Ein Mensch gilt nach dem
jüdischen Glauben erst als tot, wenn sein Herz nicht mehr schlägt. Der Hirntod
ist daher nach der Halacha, der jüdischen Gesetzesauslegung nicht dem Tod des
Menschen gleichzusetzen. Diese Auffassung lässt eine Organentnahme bei
Hirntoten entsprechend dem Transplantationsgesetz nicht zu. Allerdings sind
Organentnahmen und Übertragungen gestattet, wenn das Herz des Spenders
aufgehört hat zu schlagen und dadurch Menschenleben gerettet wird. So ist
beispielsweise die Übertragung einer Augenhornhaut daher in der Regel möglich.
(Quelle: Die aktuelle
Biomedizin aus Sicht des Judentums, Dr. Y. Nordmann, Rav. M.Birnbaum, in
Bioethik und Wissenschaftskommunikation, Max-Delbrück-Centrum für Molekulare
Medizin Berlin-Buch)
Darf der Mensch durch Selbstmanipulation in den jeweiligen Körper eingreifen und ist dadurch die Schöpfung Gottes verletzt? Sind die Christen entsprechend der Schöpfung Gottes noch fügsam oder „fragen sie zurecht, weil sie sich nicht mehr zufrieden geben können mit infantilen Vorstellungen und Tröstungen, die nicht mehr tragen?“ /38/
Der Theologe Karl Rahner hat diese Fragen versucht zu beantworten und stellte 1966 in „Experiment Mensch. Theologisches über die Selbstmanipulation des Menschen“ /39/ fest: „Die neue Wirklichkeit und die begonnene Zukunft der Selbstmanipulation des Menschen“. Der Mensch ändert sich also – und zwar aktiv und planmäßig, dies in mehrfacher Hinsicht.

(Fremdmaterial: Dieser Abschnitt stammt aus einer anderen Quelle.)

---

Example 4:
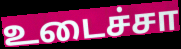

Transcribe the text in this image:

உடைச்சா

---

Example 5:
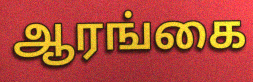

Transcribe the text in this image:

ஆரங்கைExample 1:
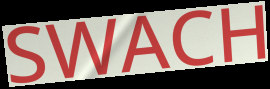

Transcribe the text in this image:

SWACH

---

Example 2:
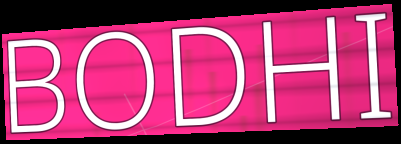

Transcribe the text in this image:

BODHI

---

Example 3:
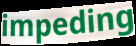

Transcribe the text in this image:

impeding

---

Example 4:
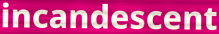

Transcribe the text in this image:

incandescent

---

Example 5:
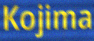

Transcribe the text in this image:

Kojima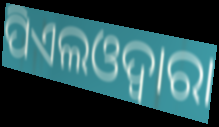
ପିଏଲଓଦ୍ୱାରା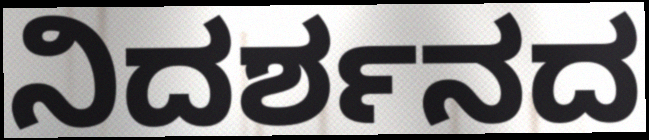
ನಿದರ್ಶನದ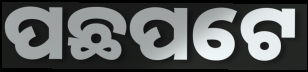
ପଛପଟେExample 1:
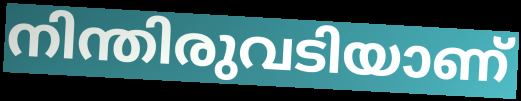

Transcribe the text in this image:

നിന്തിരുവടിയാണ്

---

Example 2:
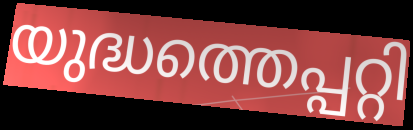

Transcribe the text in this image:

യുദ്ധത്തെപ്പറ്റി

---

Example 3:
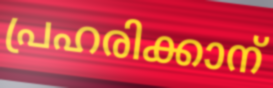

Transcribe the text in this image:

പ്രഹരിക്കാന്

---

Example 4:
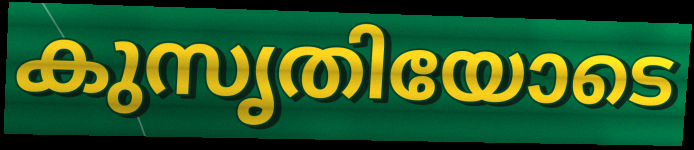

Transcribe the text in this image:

കുസൃതിയോടെ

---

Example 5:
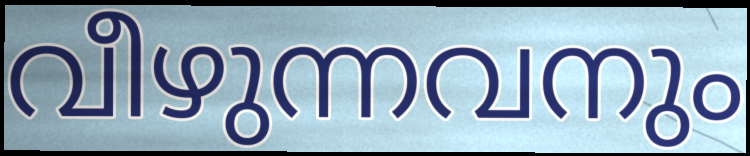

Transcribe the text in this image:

വീഴുന്നവനും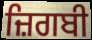
ਜ਼ਿਗਬੀ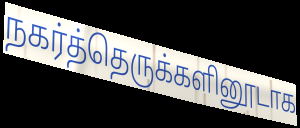
நகர்த்தெருக்களினூடாகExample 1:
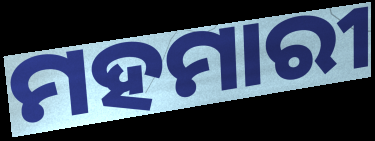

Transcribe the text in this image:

ମହମାରୀ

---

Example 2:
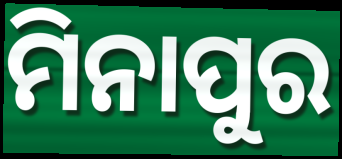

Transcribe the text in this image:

ମିନାପୁର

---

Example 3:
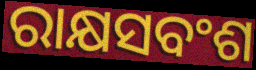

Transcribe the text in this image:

ରାକ୍ଷସବଂଶ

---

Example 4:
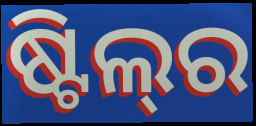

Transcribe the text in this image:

ଷ୍ଟିଲ୍‌ର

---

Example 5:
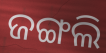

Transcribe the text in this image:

ଜଙ୍ଗଲିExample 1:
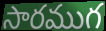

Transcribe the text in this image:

సారముగ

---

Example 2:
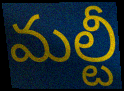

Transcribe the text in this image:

మల్టీ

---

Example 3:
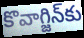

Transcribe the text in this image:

కొవాగ్జిన్‌కు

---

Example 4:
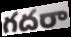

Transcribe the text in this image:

గదరా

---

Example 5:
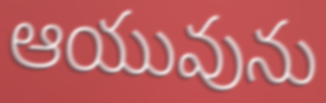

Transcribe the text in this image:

ఆయువును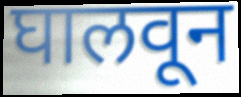
घालवून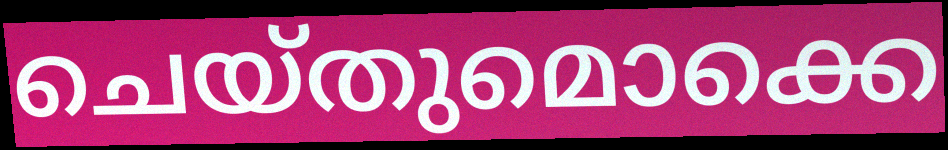
ചെയ്തുമൊക്കെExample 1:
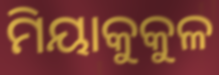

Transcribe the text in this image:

ମିୟାକୁକୁଳ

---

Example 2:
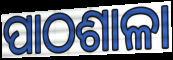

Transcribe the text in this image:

ପାଠଶାଳା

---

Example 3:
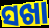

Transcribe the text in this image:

ସଖା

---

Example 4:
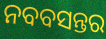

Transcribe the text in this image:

ନବବସନ୍ତର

Unter Auslassung moralischer Fragen, also z.B. der sittlichen Beurteilung von Nieren-Transplantationen (die er bereits kannte) konstatiert der Jesuit Rahner (Jahrgang 1904, gestorben 1984): „Der Mensch ist grundsätzlich operabel und darf es sein. Ja, er muss sich selbst steuern, planen und manipulieren, wenn er „in vielen Milliarden Exemplaren gleichzeitig auf der Erde existieren will!““
Für Rahner ist die Selbstmanipulation durchaus mit dem christlichen Menschenbild vereinbar. Er schreibt: „Der Mensch ist wirklich für eine christliche Anthropologie das sich selbst manipulierende Wesen.“ Und auch: „Denn für ein christliches Selbstverständnis ist der Mensch als Freiheitswesen vor Gott in radikalster Weise derjenige, der über sich selbst verfügt, der in Freiheit sich in seine eigene Endgültigkeit hineinsetzt.“ Und: „Was durch Tod und Gericht wird, ... ist die offenbar gewordene, nackte Wirklichkeit der eigenen Endgültigkeit, zu der er sich selbst gemacht hat.“
Es zeigt sich demnach und das entspricht der christlichen Befreiung vom numinosen Naturzwang: „Der Mensch ist nicht mehr bloß auf Ewigkeit, sondern auf Geschichte als solche selbst hin der sich selbst Tuende.“
Durch aktive kulturelle Evolution setzt er die biologische Evolution fort. Er tritt der Welt und Natur herrscherlich gegenüber und ist dabei Partner des weltjenseitigen Gottes. Rahner meint sogar, dass der Mensch tun darf, was er kann, was er wirklich kann. Denn wo er wirklich nicht darf, da geht es auch nicht. Aber „es lassen sich durchaus auch biologische, psychologische und gesellschaftliche Gesetze erahnen“, meint Rahner, „die unbeschadet der Freiheit der Selbstmanipulation gewissermaßen als Regelsysteme verhindern, dass solche Selbstmanipulation im Ganzen und auf die Dauer in das wesenswidrig Absurde sich verirrt.“
Rahner bietet damit die Voraussetzung, dass der Mensch an der „fortwährenden Schöpfung Gottes“ durch eine „gewisse Dynamik innewohnt und somit am Schöpfungsakt Gottes teilnimmt“, sodass er „neben den deterministischen Vorgängen auch Zufallprozesse gibt“ /38/.